The Jennifer Morgue - Charles Stross [62]
★★I am going to have to lose these guys before they phone ahead and get some muscle ahead of me on the road to Philipsburg. Any ideas?★★
★★Yes. I’ll be on my way in about five minutes. Just stay ahead of them for now.★★
★★Be fast, okay? If you can’t be safe.★★ I pull out recklessly and floor the accelerator again, passing the van as the driver waves angrily at me. There’s a kink in the road ahead and I take it as fast as I dare. The Smart is bouncy and rolls frighteningly but it can’t be any worse at road-holding than the SUV tailing me, can it? ★★Just what are they doing with the women?★★
★★What women?★★
★★The women Marc was kidnapping and selling to the boat crew. Don’t tell me you didn’t know about that?★★
The Suzuki has pulled past the van and is coming up behind me and I’m fresh out of side streets. From here, it’s a three-kilometer straight stretch around the foothills of Paradise Peak before we get to Orient Beach and the fork down to the sea. After that, it’s another five kilometers to the next turnoff. I’m doing eighty and that’s already too damn fast for this road. Besides, I feel like I’m driving two cars at once, one of them a sawed-off subcompact and the other a topless muscle-machine that dodges in and out of the tourist traffic like a steeplechaser weaving through a queue of pensioners. It’s deeply confusing and it makes me want to throw up.

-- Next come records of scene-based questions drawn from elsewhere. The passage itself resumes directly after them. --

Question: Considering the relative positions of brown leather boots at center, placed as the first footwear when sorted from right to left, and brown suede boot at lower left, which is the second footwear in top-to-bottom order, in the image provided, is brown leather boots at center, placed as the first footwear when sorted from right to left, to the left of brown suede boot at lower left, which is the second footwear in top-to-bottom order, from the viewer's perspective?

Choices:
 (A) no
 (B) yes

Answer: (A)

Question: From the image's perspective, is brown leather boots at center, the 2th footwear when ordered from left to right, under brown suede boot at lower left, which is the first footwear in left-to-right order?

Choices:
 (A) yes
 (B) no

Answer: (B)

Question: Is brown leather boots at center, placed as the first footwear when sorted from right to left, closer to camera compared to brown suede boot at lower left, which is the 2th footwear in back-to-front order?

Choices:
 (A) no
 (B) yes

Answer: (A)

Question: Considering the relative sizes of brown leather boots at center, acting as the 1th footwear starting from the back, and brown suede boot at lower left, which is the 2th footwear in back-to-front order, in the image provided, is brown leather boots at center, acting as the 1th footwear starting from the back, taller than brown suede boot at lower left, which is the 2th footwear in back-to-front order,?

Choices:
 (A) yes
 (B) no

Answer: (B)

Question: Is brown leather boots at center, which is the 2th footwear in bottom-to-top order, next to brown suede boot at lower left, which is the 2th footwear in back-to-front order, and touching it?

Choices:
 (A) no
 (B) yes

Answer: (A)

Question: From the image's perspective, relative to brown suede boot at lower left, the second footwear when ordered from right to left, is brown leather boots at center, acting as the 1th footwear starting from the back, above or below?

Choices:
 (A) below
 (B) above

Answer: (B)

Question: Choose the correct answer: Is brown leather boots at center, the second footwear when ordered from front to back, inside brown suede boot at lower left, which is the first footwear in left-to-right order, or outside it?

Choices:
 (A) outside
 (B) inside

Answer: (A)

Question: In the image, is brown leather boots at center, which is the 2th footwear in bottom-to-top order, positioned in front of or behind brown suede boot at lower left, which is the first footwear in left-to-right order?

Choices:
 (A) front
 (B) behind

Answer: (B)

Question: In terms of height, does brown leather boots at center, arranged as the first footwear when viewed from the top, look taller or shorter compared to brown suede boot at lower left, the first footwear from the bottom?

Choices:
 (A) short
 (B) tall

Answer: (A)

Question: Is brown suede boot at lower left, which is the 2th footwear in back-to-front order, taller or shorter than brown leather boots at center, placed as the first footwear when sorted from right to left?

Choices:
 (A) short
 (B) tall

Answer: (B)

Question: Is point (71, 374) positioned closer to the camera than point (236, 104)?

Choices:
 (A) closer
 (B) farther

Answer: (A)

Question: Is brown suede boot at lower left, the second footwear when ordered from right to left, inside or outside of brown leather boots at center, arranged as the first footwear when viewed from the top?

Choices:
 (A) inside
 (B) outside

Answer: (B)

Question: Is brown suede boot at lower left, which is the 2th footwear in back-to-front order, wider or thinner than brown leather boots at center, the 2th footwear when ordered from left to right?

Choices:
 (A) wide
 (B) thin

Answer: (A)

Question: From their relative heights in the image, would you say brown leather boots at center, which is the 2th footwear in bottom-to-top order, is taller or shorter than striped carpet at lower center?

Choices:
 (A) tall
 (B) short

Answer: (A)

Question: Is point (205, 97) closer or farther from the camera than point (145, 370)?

★★What do you know about—★★ pause ★★—the abductions? ★★
★★Women. Young. Blonde. His wife owns a cosmetics company and he looks too young. What conclusion would you draw?★★
★★He has a good plastic surgeon. Hang on.★★ The muscle car surges effortlessly around another bus. Meanwhile the SUV has pulled even with me, and the driver is waving his gun at me to pull over. I glance sideways once more and see his eyes. They look dead and worse than dead, like he’s been in the water for a week and nothing’s tried eating him. I recognize that look: they’re using tele-operator-controlled zombies. Shit. My steering wheel is crawling with sparks as the occult countermeasures cut in, deflecting their brain-eating mojo.
I tense and hit the brakes, then push the cigarette lighter home in its socket during the second it takes him to match my speed. We come to a halt side by side on the crest of a low hill. The SUV’s door opens and the dead guy with the gun gets out and walks over. I sniff: there’s a nasty fragrant smoke coming out of the lighter socket.
He marches stiffly round to my side door, keeping the gun in view. I keep my hands on the steering wheel as he opens the door and gets in.
“Who are you?” I ask tensely. “What’s going on?”
“You ask too many questions,” says the dead man. His voice slurs drunkenly, as if he’s not used to this larynx, and his breath stinks like rotting meat. “Turn around. Drive back to Anse Marcel.” He points the gun at my stomach.
“If you say so.” I slowly move one hand to the gearshift, then turn the car around. The SUV sits abandoned and forlorn behind us as I accelerate away. I drive slowly, trying to drag things out. The stink of decaying meat mingles with a weird aroma of burning herbs. The steering wheel has sprouted a halo of fine blue fire and my skin crawls—I glance sideways but there are no green sparks in his eyes, just the filmed-over lusterless glaze of a day-old corpse. It’s funny how death changes people: I startle when I recognize him.
“Drive faster.” The gun pokes me in the ribs.
“How long have you had Marc?” I ask.
“Shut up.”
I need Ramona. The smell of burning herbs is almost overpowering. I reach out to her: ★★Phone me.★★
★★What’s the problem? I’m driving as fast as—★★
★★Just phone me, damn it! Dial my mobile now!★★ Fifteen or twenty endless seconds pass, then my Treo begins to ring.
“I need to answer my phone,” I tell my passenger. “I have to check in regularly.”
“Answer it. Say that everything is normal. If you tell them different I’ll shoot you.”
I reach out and punch the call-accept button, angling the screen away from him.